The key takeaways from this process are:

  • Timing is key – A bill must be proposed at a time when its outcome is most favorable. Things like election years, presidential approval ratings, and the bipartisan climate can kill a bill that might have been enacted a year earlier or later. Following these litmus tests can help you determine whether it makes sense to spend your company’s time on legislative advocacy.

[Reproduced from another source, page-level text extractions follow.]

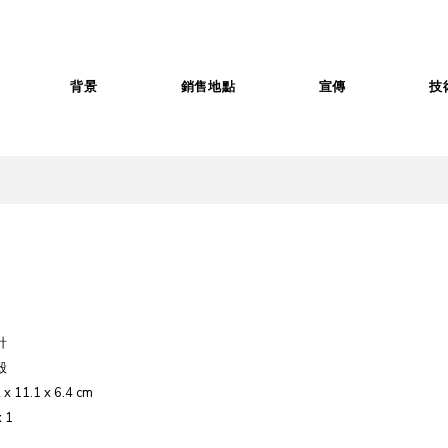
背景
銷售地點
宣傳
技
針
殼
x 11.1 x 6.4 cm
 1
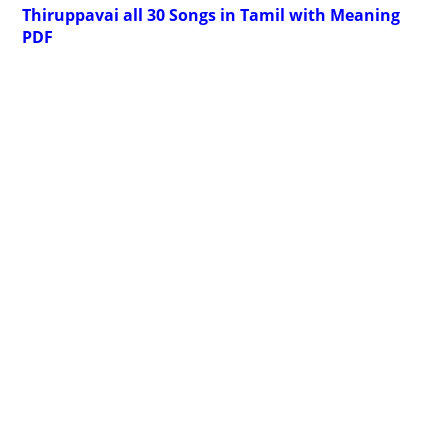
Thiruppavai all 30 Songs in Tamil with Meaning
PDF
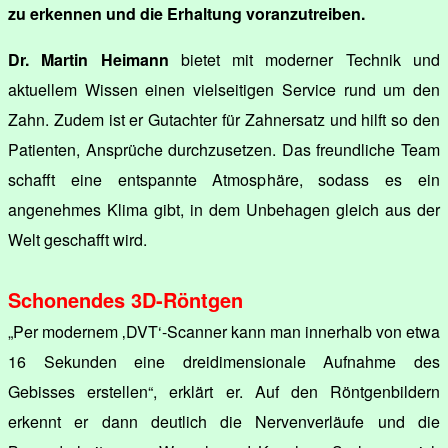
zu erkennen und die Erhaltung voranzutreiben.
Dr. Martin Heimann
bietet mit moderner Technik und
aktuellem Wissen einen vielseitigen Service rund um den
Zahn. Zudem ist er Gutachter für Zahnersatz und hilft so den
Patienten, Ansprüche durchzusetzen. Das freundliche Team
schafft eine entspannte Atmosphäre, sodass es ein
angenehmes Klima gibt, in dem Unbehagen gleich aus der
Welt geschafft wird.
Schonendes 3D-Röntgen
„Per modernem ‚DVT‘-Scanner kann man innerhalb von etwa
16 Sekunden eine dreidimensionale Aufnahme des
Gebisses erstellen“, erklärt er. Auf den Röntgenbildern
erkennt er dann deutlich die Nervenverläufe und die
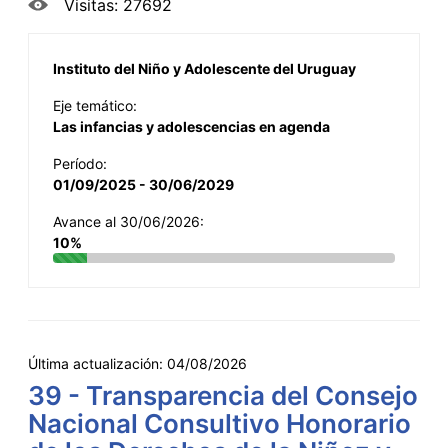
Visitas: 27692
Instituto del Niño y Adolescente del Uruguay
Eje temático:
Las infancias y adolescencias en agenda
Período:
01/09/2025 - 30/06/2029
Avance al 30/06/2026:
10%
Última actualización:
04/08/2026
39 - Transparencia del Consejo
Nacional Consultivo Honorario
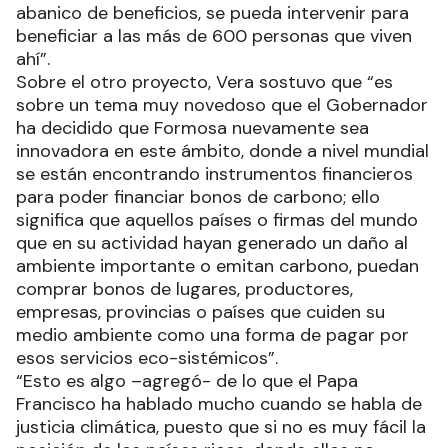
abanico de beneficios, se pueda intervenir para
beneficiar a las más de 600 personas que viven
ahí”.
Sobre el otro proyecto, Vera sostuvo que “es
sobre un tema muy novedoso que el Gobernador
ha decidido que Formosa nuevamente sea
innovadora en este ámbito, donde a nivel mundial
se están encontrando instrumentos financieros
para poder financiar bonos de carbono; ello
significa que aquellos países o firmas del mundo
que en su actividad hayan generado un daño al
ambiente importante o emitan carbono, puedan
comprar bonos de lugares, productores,
empresas, provincias o países que cuiden su
medio ambiente como una forma de pagar por
esos servicios eco-sistémicos”.
“Esto es algo –agregó- de lo que el Papa
Francisco ha hablado mucho cuando se habla de
justicia climática, puesto que si no es muy fácil la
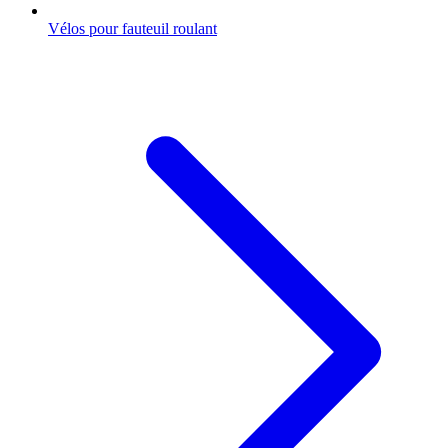
Vélos pour fauteuil roulant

  • Advocacy is a strategic investment – Advocacy involves acting passionately to advocate for legislative language that will benefit your company and your clients. If the topic is something that you feel passionately about or think will have a beneficial impact to your company’s mission or bottom line, then you should work hard to get it in front of the right people and make sure that people are paying attention to what you think are key points and takeaways. Strategically advocating on an issue or bill can give it prominence and traction in front of lawmakers and help you shape the legislative landscape to support your company’s goals.

  • Don’t give up and don’t stop paying attention – Many bills go through multiple cycles of this process before becoming laws. You have multiple chances to express your support or concerns, so make sure you seek competent guidance to achieve your business’s goals.